Auto tuning combined bandwidth

Hüseyin Tuğrul BÜYÜKIŞIK edited this page Feb 8, 2021 · 4 revisions

The "PcieBandwidthBenchmarker.h" header includes PcieBandwidthBenchmarker class that benchmarks each physical card in system and finds their relative multiplier constants to maximize combined bandwidth for virtual array usage.

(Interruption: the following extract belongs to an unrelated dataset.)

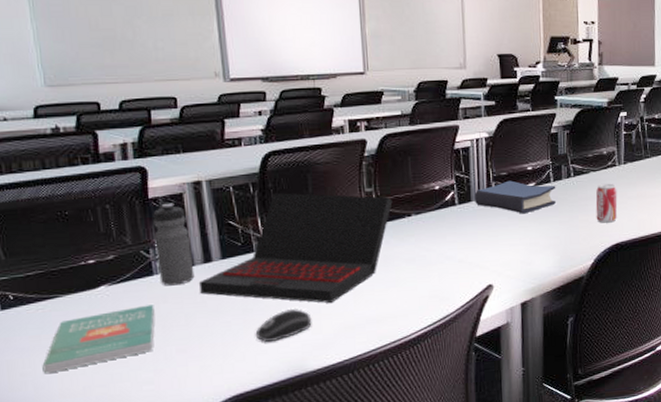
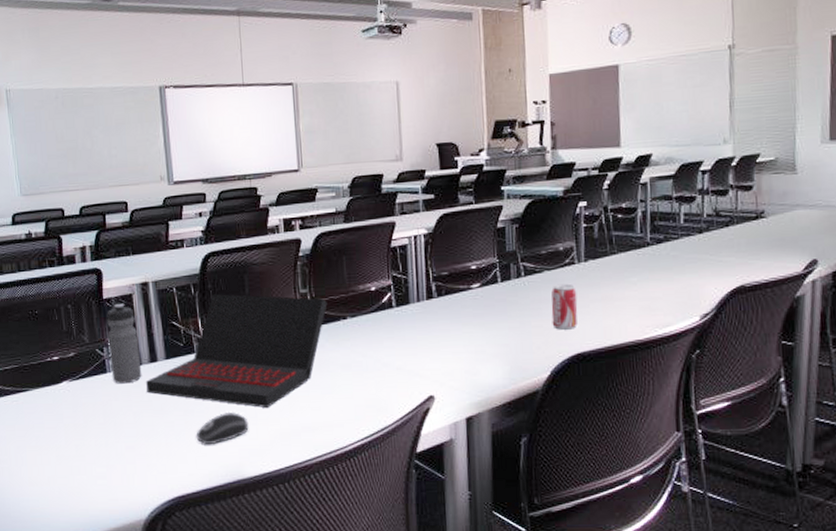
book: present [42,305,155,374] -> none [16,402,108,463]
hardback book: present [474,180,556,214] -> none [413,281,504,318]

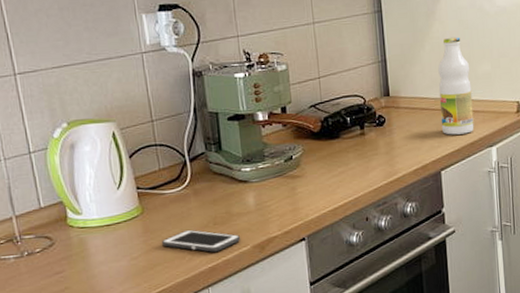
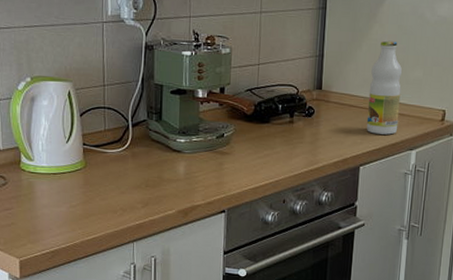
cell phone: present [162,229,241,252] -> none [99,187,168,211]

User can choose amount of benchmark data to tune precision of measurement. Picking too high values (since it also tests main card that serves video-output for OS) causes buffer read/write errors. Development computer's 2GB main card had 1400MB room for benchmarking but just 128MB was good enough for tests and completed the benchmarking quicker.

Usage:

// user allows it to use 128MB per card during benchmark
PcieBandwidthBenchmarker bench(128);

// user picks minimum allowed data channel(virtual gpu) per physical gpu
// example: 2 here
std::vector<int> multipliers = bench.bestBandwidth(2);

Output array on development machine becomes {3,4,2} because slowest connection is on 3rd pcie bridge. Rest are scaled with their own data copying performances.

std::vector<int> multipliers = bench.bestBandwidth(10); // multipliers = { 15,20,10}

Then it can be directly sent to constructor of VirtualMultiArray like this:

VirtualMultiArray<Obj> data(..,..,..,..,bench.bestBandwidth(2));

The data array uses that specified ratios of bandwidths which maps well to physical card communication performance under high-enough concurrent accesses to elements.